Более того, с беспристрастностью врача Бодлер выявляет в себе пагубную склонность: он показывает, что его «я» было не просто подвержено болезненному мировосприятию, оно развивало, культивировало его в себе, пока не получило грозного предупреждения, что настоящее, а не разыгрываемое безумие уже не за горами. И если в стихотворении рисуется борьба поэтического «я» с чарами небытия, а в «Фейерверках» «ощущение пропасти» фиксируется как топический принцип «поэтического искусства», то соответствующий фрагмент собственно автобиографического письма находится скорее в одном из бельгийских писем, написанном с целью обрисовать местному врачу симптомы побеждающего недуга:
Я заметил, что почти всегда приступы случаются натощак. Они совершенно беспорядочные […].
Характер ощущений:
Туман в голове. Удушье. Ужасные головные боли. Тяжесть; прилив крови; полное смятенье. Стоя, я падаю; сидя, падаю. Все это очень быстро[403].

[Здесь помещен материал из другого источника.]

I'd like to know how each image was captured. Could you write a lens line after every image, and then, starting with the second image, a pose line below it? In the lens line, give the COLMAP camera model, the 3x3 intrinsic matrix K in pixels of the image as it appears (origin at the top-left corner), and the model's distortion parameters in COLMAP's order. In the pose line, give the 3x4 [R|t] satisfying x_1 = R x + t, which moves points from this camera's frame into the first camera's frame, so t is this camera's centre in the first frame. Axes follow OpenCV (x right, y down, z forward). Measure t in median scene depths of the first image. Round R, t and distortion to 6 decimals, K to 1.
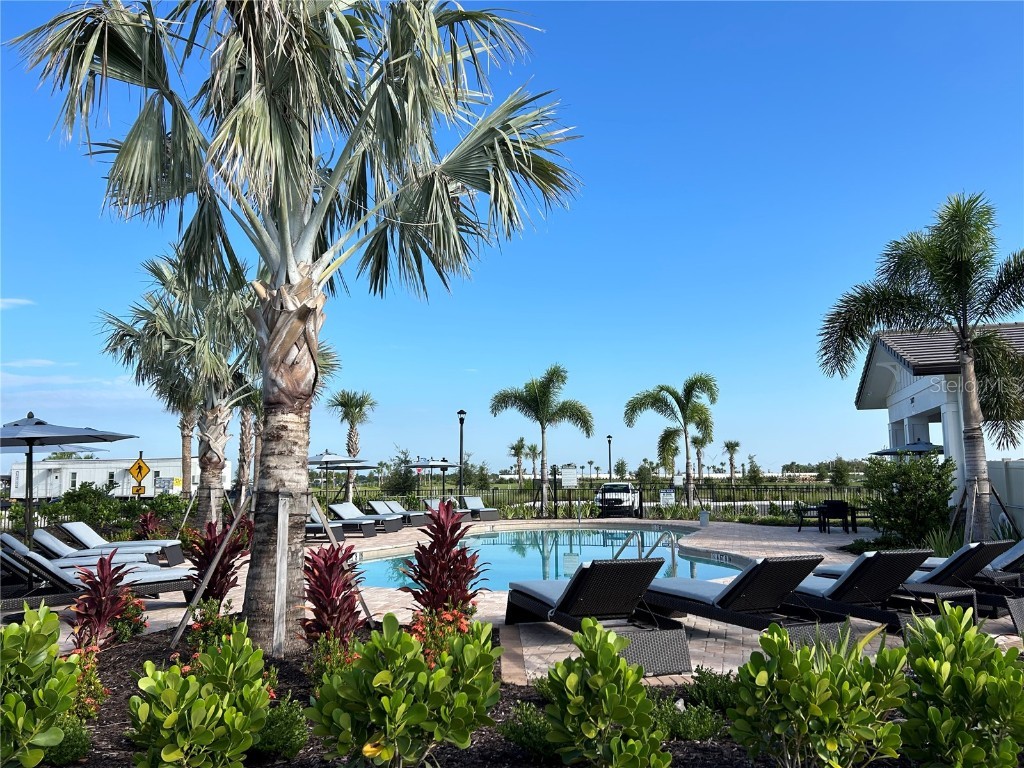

Письмо датировано 20 января 1866 года, то есть оставалось около двух месяцев до того трагического дня середины марта, когда Бодлер упал под сводами намюрской церкви Сен-Лу. Вдумываясь в историю смерти поэта, невозможно отделаться от навязчивого ощущения, будто само пространство последнего падения Бодлера овевает его кончину символической аурой, поскольку после одного из предшествовавших посещений он сам окрестил церковь Сен-Лу «грозным и сладостным катафалком»[404]. При этом важно не упускать из виду, что церкви и соборы были едва ли не единственным местом в Бельгии, соответствовавшим эстетическим пристрастиям автора «Цветов Зла», который неизменно поражался их барочным видам:
Церковь, построенная на различных стилях, является историческим словарем. Это естественные отбросы истории […].
Необычайные кафедры, рококо, драматичные исповедальни. Как правило, стиль домашней скульптуры, а в кафедрах стиль игривости.
Кафедры являют собой мир эмблем, помпезная кутерьма религиозных символов, вырезанная каким-нибудь искусным мастером из Малина или Лувена.
Масличные пальмы, быки, орлы, грифоны; Грех, Смерть, толстощекие ангелы, предметы культа, Адам и Ева, Распятие, растительные орнаменты, скалы, занавесы… и т. д. и т. п.
Как правило, гигантское раскрашенное распятие, подвешенное под сводом над клиром главного нефа (?).
(Я люблю расписную скульптуру.)
Все это один мой друг-фотограф и называет «Иисус Христос в роли воздушного гимнаста»[405].